Your task:
Name every U.S. state mentioned in the passage on appraiser licensing below.

Extract provided:
He had a valid point about appraisers not always being qualified to do new tract housing appraisals. Until C&R fees are paid, that will remain an issue. There are already laws in place that say complex assignments must be done by certified appraisers. New construction by its very nature constitutes ‘complex’ appraisal until such time as open market resales are generated and most builder defect warranties have lapsed.
I know many licensed appraisers that CAN do great work on these, but that’s not who the AMCs hire to do them. Even if certified appraisers were required, many will still lack adequate experience with new developments.
If NAHB wants expertise, then they should be willing to PAY for expertise, not appraisers that still brag that they can complete two or three appraisals a day start to finish all by themselves.
A proposal was made for a national appraiser license similar to NMLS so that appraisers could appraise across state lines with little or no restriction (or enforceable area competency). Mr. Garber conceded it may not be applicable for residential appraisers where local knowledge is critical but commercial appraisers weren’t bound (as much?) by those.
Ms Trice supported the NMLS style licensing.
Neither addressed the impact of such licenses on that old belief about real estate. The three most important things are location… location… and location.
Just because a property produces income does not mean investors for that specific property (or type) accept the same rates of return in New Jersey as they would for Kansas or Alaska. State laws that could impact value in California are not necessarily the same as in coastal Florida locations.
Then again, big data doesn’t like to get bogged down in too many details.

(Stored data entries)
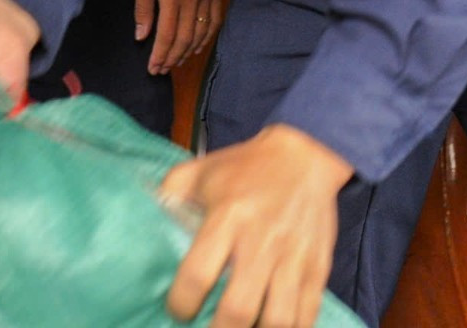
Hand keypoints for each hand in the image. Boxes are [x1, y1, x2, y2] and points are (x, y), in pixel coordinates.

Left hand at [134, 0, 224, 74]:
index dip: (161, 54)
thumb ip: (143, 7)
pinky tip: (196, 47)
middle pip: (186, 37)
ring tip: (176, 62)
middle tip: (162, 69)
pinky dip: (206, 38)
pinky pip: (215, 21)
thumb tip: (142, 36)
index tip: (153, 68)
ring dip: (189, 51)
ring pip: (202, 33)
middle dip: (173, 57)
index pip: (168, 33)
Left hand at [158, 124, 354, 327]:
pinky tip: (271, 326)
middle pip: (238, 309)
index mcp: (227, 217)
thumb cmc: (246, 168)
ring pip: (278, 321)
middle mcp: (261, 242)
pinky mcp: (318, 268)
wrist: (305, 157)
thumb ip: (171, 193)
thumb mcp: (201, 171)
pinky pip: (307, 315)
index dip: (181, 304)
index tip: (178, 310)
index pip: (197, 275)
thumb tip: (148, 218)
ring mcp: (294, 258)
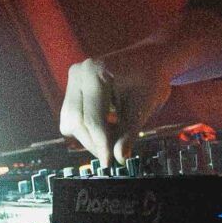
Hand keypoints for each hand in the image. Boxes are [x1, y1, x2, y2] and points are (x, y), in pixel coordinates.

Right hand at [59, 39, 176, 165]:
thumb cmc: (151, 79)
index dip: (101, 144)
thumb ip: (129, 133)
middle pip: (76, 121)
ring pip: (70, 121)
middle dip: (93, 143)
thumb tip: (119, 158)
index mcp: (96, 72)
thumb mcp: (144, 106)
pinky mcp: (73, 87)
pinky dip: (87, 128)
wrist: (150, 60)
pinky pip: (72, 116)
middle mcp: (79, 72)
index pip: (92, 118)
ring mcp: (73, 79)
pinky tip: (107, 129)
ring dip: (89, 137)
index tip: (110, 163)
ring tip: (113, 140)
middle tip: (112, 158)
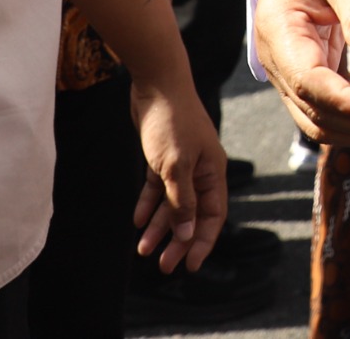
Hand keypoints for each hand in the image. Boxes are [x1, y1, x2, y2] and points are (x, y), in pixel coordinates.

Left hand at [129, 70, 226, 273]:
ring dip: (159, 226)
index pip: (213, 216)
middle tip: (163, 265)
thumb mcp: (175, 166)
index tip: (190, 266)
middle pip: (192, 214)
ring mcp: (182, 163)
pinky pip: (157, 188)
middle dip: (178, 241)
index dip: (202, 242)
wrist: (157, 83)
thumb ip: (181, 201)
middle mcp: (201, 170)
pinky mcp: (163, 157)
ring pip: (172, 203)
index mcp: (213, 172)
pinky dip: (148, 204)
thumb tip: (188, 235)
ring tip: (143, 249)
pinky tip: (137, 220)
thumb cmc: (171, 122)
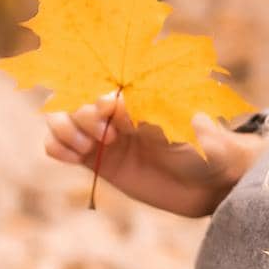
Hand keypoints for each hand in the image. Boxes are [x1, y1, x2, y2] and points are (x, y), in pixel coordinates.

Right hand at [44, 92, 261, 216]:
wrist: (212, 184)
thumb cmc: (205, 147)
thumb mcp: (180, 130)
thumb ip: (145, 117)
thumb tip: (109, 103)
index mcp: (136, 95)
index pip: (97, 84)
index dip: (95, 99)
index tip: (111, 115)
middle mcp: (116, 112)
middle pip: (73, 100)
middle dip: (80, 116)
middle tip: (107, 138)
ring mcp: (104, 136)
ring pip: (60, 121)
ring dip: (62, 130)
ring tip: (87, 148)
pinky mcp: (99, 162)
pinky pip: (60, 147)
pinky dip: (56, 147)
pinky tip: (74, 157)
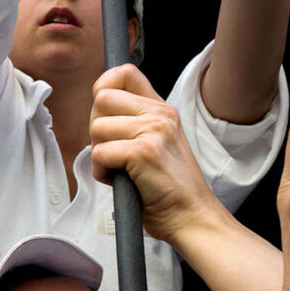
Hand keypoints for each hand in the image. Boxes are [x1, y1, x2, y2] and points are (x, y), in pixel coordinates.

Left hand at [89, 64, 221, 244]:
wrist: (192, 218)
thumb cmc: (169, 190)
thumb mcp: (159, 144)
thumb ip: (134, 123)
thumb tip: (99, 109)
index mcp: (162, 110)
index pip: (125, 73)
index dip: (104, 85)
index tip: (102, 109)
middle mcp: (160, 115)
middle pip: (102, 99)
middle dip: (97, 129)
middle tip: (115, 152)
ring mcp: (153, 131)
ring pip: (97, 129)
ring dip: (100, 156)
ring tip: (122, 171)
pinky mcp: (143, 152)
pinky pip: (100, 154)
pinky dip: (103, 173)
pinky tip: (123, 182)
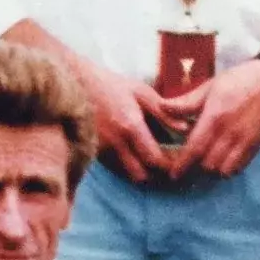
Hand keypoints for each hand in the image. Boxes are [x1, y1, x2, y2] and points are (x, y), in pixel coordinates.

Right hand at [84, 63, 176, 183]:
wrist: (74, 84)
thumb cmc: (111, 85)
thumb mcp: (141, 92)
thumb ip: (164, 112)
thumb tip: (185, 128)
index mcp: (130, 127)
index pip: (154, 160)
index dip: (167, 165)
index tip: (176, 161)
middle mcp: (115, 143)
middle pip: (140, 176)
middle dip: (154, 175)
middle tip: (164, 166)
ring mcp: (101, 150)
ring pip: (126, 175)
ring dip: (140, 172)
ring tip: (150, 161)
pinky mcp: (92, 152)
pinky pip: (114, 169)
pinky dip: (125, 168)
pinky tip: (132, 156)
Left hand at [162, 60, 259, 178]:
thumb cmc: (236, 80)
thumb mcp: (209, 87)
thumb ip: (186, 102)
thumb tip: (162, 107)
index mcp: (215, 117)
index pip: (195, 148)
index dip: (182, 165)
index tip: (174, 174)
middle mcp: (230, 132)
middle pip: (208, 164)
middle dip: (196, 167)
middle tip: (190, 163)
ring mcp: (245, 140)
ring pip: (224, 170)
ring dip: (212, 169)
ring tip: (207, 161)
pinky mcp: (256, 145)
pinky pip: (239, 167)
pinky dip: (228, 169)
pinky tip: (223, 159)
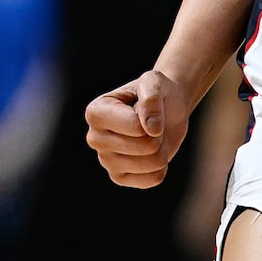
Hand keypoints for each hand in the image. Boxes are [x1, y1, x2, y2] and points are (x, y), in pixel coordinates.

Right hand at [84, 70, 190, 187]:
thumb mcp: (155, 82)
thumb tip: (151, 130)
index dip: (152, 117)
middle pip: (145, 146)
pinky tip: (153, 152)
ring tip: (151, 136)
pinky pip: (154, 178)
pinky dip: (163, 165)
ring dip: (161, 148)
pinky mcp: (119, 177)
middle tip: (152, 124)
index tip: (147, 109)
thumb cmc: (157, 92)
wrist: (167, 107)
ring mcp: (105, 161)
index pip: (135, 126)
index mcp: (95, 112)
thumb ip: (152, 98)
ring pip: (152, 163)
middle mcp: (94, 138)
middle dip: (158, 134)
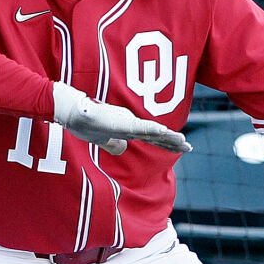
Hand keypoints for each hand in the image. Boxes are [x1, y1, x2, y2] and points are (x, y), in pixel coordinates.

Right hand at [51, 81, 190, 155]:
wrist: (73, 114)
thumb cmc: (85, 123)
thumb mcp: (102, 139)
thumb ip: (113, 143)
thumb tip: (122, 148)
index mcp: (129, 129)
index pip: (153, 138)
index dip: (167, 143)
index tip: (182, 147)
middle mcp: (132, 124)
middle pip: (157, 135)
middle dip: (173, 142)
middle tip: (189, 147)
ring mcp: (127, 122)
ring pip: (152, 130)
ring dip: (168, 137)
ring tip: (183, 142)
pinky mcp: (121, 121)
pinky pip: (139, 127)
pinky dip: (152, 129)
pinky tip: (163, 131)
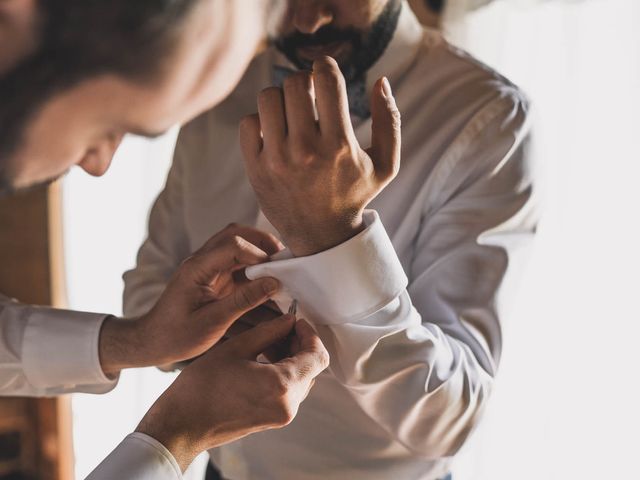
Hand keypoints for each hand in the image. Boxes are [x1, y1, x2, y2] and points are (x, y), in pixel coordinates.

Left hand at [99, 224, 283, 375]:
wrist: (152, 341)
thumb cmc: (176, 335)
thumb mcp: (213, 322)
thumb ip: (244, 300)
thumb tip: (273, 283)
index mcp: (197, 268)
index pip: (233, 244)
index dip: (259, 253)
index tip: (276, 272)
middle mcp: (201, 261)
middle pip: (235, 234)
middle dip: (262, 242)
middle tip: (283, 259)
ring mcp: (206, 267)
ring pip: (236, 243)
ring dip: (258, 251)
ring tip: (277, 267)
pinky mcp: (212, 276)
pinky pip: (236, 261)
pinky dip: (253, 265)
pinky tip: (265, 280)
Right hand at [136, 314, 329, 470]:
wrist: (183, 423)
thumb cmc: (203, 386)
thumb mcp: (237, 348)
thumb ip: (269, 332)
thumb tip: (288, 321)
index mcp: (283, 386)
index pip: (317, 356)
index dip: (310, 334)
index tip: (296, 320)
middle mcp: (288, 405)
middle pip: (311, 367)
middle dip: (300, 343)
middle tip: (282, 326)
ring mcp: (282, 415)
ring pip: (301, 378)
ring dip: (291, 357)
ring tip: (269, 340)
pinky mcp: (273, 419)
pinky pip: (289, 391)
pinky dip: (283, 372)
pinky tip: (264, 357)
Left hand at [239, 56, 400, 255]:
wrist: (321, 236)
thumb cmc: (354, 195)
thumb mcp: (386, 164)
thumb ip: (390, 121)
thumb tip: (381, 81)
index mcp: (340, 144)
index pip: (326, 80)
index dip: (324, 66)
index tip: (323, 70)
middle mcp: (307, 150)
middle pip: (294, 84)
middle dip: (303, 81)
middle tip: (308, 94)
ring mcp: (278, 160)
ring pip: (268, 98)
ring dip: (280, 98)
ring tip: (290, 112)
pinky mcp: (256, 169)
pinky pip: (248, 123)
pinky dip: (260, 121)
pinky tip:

Answer to this task:
New Jersey, Kansas, Alaska, California, Florida